Brundle then reveals his desperate, last-ditch plan to Veronica: He will use the three telepods (the third pod being the original prototype) to fuse himself, Veronica, and their unborn child together into one entity, so they can be the "ultimate family", which the desperate Brundle believes will be "more human than I am alone". Veronica frantically resists Brundle's efforts to drag her into Telepod 1 and then accidentally tears off his jaw, triggering his final transformation. His body sheds its outer layer of decaying flesh, revealing the monstrous combination of man and insect that has been growing underneath it.

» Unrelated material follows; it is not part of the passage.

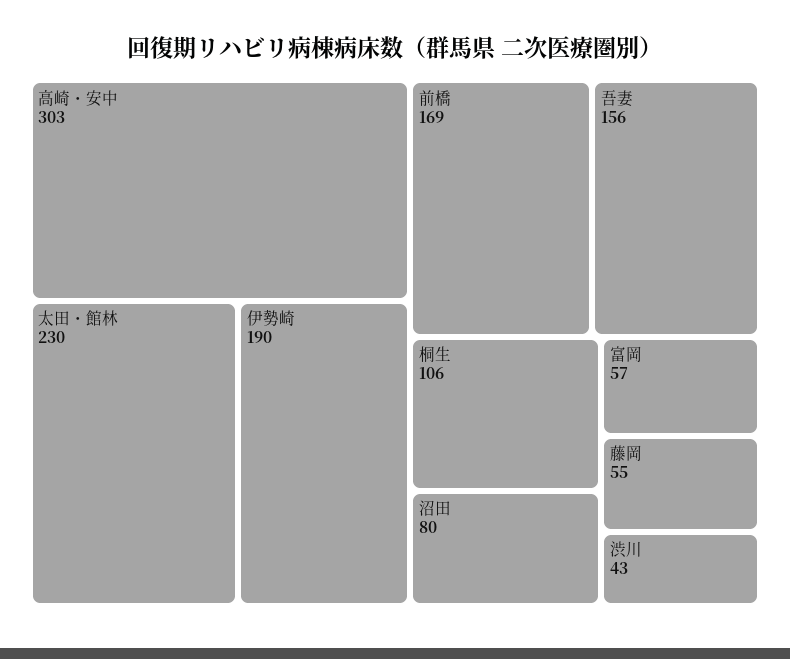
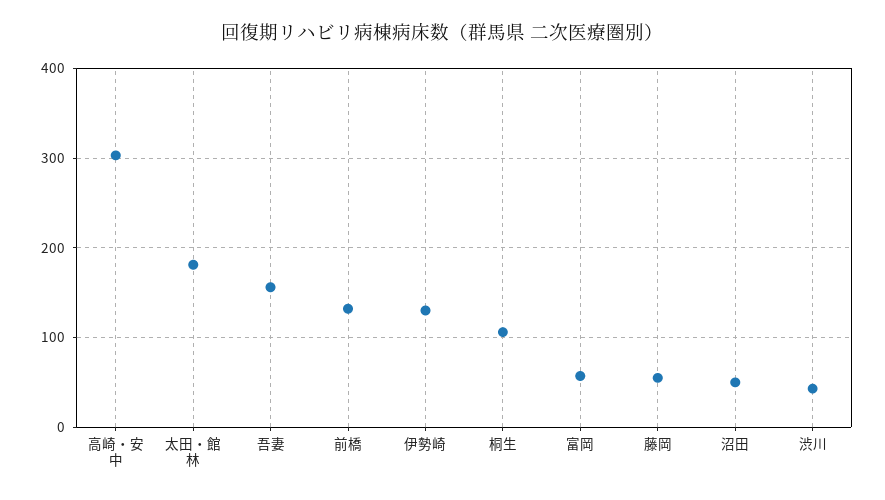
太田・館林: 230 -> 180
伊勢崎: 190 -> 130
前橋: 169 -> 130
沼田: 80 -> 50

The now-mute "Brundlefly" creature traps Veronica inside Telepod 1, then steps into Telepod 2. However, as the computer's timer counts down to the activation of the fusion sequence, the wounded Stathis manages to shoot the power cables connected to Veronica's telepod with his shotgun, severing Telepod 1's connection to the computer and allowing Veronica to escape unharmed. Seeing this, Brundlefly attempts to break out of its own telepod just as the fusion sequence occurs, and is gruesomely fused with chunks of metal and other components from Telepod 2. As the mortally wounded Brundlefly-telepod fusion crawls out of the receiving pod, it silently begs Veronica to end its suffering with the shotgun. A devastated Veronica hesitates for a moment, and then pulls the trigger, ending the life of her hideously-transformed lover.